Miles Per Hour | 1 – 10 | 11 – 20 | 21 -30 | 31 – 40 | 41 – 50 | 51 – 60 | 61 – 70 | 71 – 80 | 81 – 90 | 91 – 100 | Total Vehicles |
Westbound Total | 84 | 348 | 1,976 | 11,709 | 10,406 | 400 | 6 | – | – | – | 24,929 |
Westbound % | 0.3 | 1.4 | 7.9 | 47.0 | 41.7 | 1.6 | 0.0 | 0.0 | 0.0 | 0.0 |
This same pattern of speeding on Village arterial streets is seen at all the Village gateways. We hear the same concerns from residents on S. and N. Main Street, E. and W. Jefferson Ave, Monroe Ave, and Washington Rd, in addition to State St.
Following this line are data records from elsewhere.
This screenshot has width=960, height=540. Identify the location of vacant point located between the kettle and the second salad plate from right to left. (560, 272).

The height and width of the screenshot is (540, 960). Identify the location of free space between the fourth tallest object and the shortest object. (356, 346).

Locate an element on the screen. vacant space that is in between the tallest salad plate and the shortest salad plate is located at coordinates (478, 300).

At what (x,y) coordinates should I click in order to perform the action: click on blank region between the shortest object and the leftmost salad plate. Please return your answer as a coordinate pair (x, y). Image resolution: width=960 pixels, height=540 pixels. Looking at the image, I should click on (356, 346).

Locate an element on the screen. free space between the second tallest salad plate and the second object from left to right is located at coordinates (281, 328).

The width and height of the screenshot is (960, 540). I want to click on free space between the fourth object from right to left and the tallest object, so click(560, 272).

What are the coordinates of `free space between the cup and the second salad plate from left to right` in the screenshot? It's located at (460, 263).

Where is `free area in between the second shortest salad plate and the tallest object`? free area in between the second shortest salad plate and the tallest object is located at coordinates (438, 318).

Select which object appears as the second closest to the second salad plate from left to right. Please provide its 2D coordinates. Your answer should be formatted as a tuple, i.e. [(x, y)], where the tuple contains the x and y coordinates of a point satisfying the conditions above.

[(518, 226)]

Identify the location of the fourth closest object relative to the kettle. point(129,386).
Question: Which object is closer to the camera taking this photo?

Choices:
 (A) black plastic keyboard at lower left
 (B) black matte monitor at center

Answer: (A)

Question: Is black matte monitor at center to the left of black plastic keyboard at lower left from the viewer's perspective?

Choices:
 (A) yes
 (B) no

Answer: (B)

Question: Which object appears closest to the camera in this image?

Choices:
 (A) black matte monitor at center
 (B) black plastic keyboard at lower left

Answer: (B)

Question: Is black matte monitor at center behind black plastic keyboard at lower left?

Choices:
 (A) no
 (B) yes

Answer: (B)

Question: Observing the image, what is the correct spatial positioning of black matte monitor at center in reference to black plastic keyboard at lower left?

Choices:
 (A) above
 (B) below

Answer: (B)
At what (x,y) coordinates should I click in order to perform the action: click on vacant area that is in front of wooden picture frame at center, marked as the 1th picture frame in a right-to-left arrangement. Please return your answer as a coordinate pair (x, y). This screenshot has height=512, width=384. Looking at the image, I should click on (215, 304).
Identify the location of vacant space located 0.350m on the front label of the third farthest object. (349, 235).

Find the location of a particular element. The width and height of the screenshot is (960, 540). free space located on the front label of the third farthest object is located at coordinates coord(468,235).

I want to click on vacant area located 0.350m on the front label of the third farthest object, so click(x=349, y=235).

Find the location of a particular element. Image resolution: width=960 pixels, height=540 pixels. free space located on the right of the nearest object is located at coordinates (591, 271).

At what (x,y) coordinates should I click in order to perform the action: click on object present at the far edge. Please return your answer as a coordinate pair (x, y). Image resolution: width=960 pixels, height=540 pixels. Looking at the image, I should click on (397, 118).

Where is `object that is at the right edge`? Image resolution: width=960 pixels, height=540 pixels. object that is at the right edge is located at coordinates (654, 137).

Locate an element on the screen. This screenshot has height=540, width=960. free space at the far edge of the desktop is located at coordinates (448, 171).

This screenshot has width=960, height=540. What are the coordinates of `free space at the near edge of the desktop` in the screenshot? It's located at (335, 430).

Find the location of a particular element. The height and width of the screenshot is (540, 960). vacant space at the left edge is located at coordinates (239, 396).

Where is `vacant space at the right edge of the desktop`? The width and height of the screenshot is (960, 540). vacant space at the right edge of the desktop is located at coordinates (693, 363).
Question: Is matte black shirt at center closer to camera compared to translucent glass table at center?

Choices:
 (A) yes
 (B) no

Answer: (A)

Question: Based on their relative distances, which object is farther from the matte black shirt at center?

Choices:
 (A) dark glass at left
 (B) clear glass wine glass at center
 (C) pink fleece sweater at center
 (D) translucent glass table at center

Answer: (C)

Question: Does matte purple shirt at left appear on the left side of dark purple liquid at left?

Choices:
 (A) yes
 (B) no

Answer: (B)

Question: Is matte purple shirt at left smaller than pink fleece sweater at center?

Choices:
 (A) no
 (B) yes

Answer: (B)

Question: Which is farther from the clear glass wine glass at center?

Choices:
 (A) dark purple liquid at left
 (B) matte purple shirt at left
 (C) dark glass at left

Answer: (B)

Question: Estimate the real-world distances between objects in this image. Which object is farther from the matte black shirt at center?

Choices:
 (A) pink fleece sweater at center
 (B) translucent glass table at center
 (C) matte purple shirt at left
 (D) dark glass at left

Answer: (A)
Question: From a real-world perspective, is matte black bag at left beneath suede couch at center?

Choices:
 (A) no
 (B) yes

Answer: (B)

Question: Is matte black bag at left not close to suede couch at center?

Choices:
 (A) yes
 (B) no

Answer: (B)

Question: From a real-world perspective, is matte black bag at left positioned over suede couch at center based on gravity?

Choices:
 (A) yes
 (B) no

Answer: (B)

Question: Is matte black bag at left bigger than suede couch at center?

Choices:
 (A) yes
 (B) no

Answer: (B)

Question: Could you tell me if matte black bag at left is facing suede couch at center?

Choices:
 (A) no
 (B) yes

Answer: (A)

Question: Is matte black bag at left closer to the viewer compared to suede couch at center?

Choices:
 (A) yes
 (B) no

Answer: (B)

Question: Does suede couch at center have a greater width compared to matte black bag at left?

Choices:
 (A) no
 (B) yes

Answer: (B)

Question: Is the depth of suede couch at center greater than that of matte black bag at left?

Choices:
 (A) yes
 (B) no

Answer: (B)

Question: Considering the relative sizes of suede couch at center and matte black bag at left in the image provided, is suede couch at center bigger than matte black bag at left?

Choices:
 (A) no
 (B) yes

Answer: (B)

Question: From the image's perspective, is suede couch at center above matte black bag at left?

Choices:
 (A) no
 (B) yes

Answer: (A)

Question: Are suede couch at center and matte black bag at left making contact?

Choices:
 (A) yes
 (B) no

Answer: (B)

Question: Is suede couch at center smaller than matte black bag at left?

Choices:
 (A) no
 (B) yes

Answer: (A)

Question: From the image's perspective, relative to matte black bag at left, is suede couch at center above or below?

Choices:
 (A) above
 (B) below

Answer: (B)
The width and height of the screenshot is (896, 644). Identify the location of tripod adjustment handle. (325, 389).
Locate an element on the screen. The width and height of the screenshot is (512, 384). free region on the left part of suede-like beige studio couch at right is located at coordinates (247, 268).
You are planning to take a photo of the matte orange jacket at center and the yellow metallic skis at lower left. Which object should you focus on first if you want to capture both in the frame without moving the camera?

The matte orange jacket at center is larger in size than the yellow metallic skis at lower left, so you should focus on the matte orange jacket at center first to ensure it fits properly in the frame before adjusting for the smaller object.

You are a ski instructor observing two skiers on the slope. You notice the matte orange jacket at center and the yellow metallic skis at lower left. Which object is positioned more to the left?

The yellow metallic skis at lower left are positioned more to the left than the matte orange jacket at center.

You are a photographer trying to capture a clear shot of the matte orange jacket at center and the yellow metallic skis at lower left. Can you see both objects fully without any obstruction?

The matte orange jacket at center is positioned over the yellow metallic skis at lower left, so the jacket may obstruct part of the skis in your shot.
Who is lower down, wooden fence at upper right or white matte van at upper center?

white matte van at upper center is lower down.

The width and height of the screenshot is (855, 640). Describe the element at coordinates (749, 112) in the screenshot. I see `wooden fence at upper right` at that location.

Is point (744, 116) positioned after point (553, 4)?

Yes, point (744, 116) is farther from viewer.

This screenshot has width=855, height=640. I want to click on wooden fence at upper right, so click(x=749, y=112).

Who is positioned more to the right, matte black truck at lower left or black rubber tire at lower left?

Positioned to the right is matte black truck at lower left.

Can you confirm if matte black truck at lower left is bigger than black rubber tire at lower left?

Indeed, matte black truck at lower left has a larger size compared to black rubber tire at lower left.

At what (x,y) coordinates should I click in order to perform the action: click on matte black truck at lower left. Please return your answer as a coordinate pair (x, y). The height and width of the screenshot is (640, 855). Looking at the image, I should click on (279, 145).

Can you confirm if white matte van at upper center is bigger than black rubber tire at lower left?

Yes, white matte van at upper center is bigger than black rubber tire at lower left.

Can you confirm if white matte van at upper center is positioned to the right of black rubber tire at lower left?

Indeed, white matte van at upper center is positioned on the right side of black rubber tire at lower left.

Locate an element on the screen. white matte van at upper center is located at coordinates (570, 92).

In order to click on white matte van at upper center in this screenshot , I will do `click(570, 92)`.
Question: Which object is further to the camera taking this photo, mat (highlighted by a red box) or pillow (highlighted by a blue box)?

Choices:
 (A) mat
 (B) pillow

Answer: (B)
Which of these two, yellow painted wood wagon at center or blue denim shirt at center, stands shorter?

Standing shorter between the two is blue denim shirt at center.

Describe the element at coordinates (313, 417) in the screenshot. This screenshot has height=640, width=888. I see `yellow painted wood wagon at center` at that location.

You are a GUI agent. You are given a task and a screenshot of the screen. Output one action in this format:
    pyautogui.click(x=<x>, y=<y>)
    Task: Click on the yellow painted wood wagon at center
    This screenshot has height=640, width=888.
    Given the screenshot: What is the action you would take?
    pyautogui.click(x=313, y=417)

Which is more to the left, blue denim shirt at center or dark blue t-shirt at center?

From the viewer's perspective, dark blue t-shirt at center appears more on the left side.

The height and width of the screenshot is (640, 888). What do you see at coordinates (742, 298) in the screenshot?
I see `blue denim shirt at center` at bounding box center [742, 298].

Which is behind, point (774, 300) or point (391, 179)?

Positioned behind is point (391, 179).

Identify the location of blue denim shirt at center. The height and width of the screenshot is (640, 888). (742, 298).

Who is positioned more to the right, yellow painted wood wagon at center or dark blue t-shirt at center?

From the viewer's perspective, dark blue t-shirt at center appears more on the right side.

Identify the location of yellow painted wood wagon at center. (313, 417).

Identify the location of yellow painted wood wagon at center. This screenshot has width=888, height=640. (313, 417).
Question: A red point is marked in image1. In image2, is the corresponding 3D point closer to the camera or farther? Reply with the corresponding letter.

On eastbound State St, the speed limit is 30mph, but the hill from State St Bridge out of town combined with a wide, open road, leads to drivers speeding up leaving the village.
Eastbound traffic showed 68% of the traffic exceeding the speed limit and 32% driving at or below the speed limit, again also including residents’ pulling into/out of their own driveways.
Miles Per Hour | 1 – 10 | 11 – 20 | 21 – 30 | 31 – 40 | 41 – 50 | 51 – 60 | 61 – 70 | 71 – 80 | 81 – 90 | 91 – 100 | Total Vehicles |
Eastbound Total | 69 | 957 | 6,654 | 15,657 | 569 | 27 | 3 | 1 | – | – | 23,937 |
Eastbound % | 0.3 | 4.0 | 27.8 | 65.4 | 2.4 | 0.1 | 0.0 | 0.0 | 0.0 | 0.0 |
We realize this data is only captured in 10 mph increments, and doesn’t show the nuance between 31mph and 39 mph. So we don’t have the full picture. 31 mph is different than 39mph.
But we know that our human bodies made up of bones and tissue will never be a match for a vehicle going at 31mph, and at 39mph, even less so. At 30mph, 50% of people will survive that crash—only half. At 40mph, 10% of people will survive that crash. That number is frighteningly small.
There were two speeds recorded Eastbound in the 71-80mph range, and three in the 61-70mph range during this week of data collected. Westbound, there were six in the 61-70mph range. We think these could partially be accounted for by emergency vehicles, but we don’t know for certain. It’s a scary high speed for a residential street.
The speeding problem persists all day and all night; there is no one time when the numbers are bad. And it’s a problem that will require a multi-pronged approach of road re-design, lower speed limits, and enforcement of those limits. It requires bringing together large bureaucracies that have conflicting interests. And it requires everyone realizing that people are walking, biking, playing, sitting on their porches, selling lemonade, trying to cross to a neighbor’s house, and living on these streets, and that the margin for error is small at these high speeds.